JIMMY FLINT has been throwing punches for most of his life - in the school playground, then later in the ring during his career as a top fighter. In his new life as an actor on stage, he is still doing it with style, writes Len Whaley.

The former amateur champion who became a top class pro has been an actor for more than 20 years and now links his two careers in a one-man show entitled Wapping Assassin, which is based on his own troubled early days and his rise to fame in the ring.

Following a successful four-night run at Wilton's Music Hall - just a short distance from his old home in Wapping - Flint is involved in talks about taking the play on tour around the country. There is even a possibility that the play will transfer to Broadway.

"That prospect really excites me," says Flint. "Imagine the thrill of going on stage in New York with my own play."

Flint has been on stage before and has also appeared in a number of films including Lock, Stock and Two Smoking Barrels, Revolver and The Krays.

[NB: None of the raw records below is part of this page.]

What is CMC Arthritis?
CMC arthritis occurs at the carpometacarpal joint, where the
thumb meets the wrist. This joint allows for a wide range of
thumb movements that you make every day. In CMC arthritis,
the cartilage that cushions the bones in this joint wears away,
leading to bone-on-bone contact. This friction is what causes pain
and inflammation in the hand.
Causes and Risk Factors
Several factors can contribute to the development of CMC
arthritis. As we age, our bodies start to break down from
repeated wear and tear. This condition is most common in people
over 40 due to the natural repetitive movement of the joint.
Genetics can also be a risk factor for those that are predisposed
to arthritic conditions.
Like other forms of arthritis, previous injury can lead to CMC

He shows remarkable range in Wapping Assassin, which he wrote himself, and sees him playing various roles as the characters that have influenced his journey through life, including his struggles in and out of the ring.

As a writer who had a ringside seat at most of his boxing nights at Wembley and the Royal Albert Hall, you can take it from me he could fight too.

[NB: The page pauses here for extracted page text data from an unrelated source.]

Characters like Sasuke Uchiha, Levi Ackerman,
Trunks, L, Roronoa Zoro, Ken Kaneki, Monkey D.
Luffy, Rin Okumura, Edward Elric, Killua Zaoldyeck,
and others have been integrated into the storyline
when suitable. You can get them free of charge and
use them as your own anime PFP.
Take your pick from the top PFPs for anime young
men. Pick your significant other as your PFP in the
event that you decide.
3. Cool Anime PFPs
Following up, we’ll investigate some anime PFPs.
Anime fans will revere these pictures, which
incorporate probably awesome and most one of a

Flint would certainly have added the British title to his achievements but for the fact that the outstanding Midlands fighter Pat Cowdell ruled the featherweight division at the time.

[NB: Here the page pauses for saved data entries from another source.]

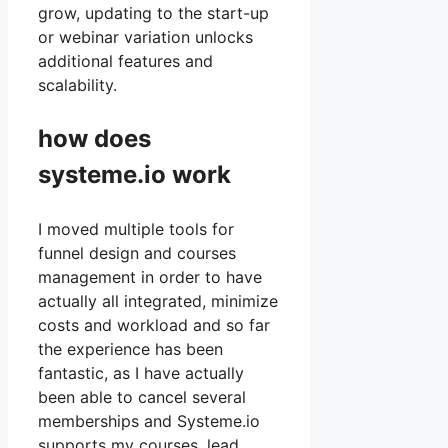
grow, updating to the start-up
or webinar variation unlocks
additional features and
scalability.
how does
systeme.io work
I moved multiple tools for
funnel design and courses
management in order to have
actually all integrated, minimize
costs and workload and so far
the experience has been
fantastic, as I have actually
been able to cancel several
memberships and Systeme.io
supports my courses, lead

He was stopped in the eleventh round of a tough battle against Cowdell at the Royal Albert Hall in 1980.

It was only his second defeat in 20 fights but within a year he had retired from the sport.

In his fighting days, Flint had a ruthless streak that brought him into conflict with boxing authorities and in his later career he has not been slow to pass on some unrequested acting advice to big-name performers - but that's his character.

Despite admitting that he struggled to read or write until he was in his thirties, Flint has subsequently made a successful living as an actor and now a playwright.

But despite his own success in the two fields, Flint admits he would not like to see his own 13-year-old son become boxer or an actor.

"You have to take some pretty hard knocks in both - you can believe me," he smiles.